According to the New York Times, the utility company started stringing fiber optics for its new smart-grid network to homes two years ago. The city received funds from the 2009 economic stimulus program to help pay for the new smart-grid project, however EPB also won a bonus $111 million grant from the Energy Department that accelerated its development.

The upcoming 1 Gbps Internet service--which piggybacks the smart-grid network--was not established using government funds, and uses Alcatel-Lucent optical network terminals to boost network speeds up to 1 Gbps.

Alcatel-Lucent said Monday that Hong Kong Broadband Network Ltd and Portugal's ZON Multimedia are the other two companies using the GPON technology.

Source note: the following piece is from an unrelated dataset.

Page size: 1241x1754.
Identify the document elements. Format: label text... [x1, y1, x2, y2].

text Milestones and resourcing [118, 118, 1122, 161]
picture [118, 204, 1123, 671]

    *Looks to see if I can relocate job to Chattanooga, Tennessee *

    Nope.... ohwell :(
  • Haserath
    What user would even be able to max that much bandwidth with a normal routine(not downloading files from 50 different places at the same time), though, I guess some people might do that with a gigabit download speed ;) . I can max 20mbit download and maybe 50mbit download, but I probably do more than the average user anyway.
  • jojesa
    I have not been able to cap my 20Mbps connection...not even half of it.
    Why would I need 1 Gbps?

  • agnickolov
    Business can certainly utilize such bandwidth and the price is ok too. The price certainly makes little sense for consumers though...
  • Haserath
    KT_WASP*Looks to see if I can relocate job to Chattanooga, Tennessee *Nope.... ohwell*Feels a gush of wind as every tech enthusiast moves to Chattanooga, Tennessee*
    Good luck getting a job there :p
  • processthis
    1) Is that shared on a line or is that per house?
    2) The usage better not be capped.
    3) $350 is way too much. The average person can't spend that much on internet, no matter how good it is. The article should read "This new service will leave almost 170,000 homes wishing they had the extra money to spend on it."
  • chess
    1080p HD porn, more 2tbs hard drives, and more late nights/lunch breaks for the male population!
  • zerapio
    instant nerd b0ner :D
  • XD_dued
    Sheesh I only have 8Mb/s :(
  • drwho1
    good luck to them, nobody is going to sign up for $350 per month.
    but for $35 per month it could be a deal.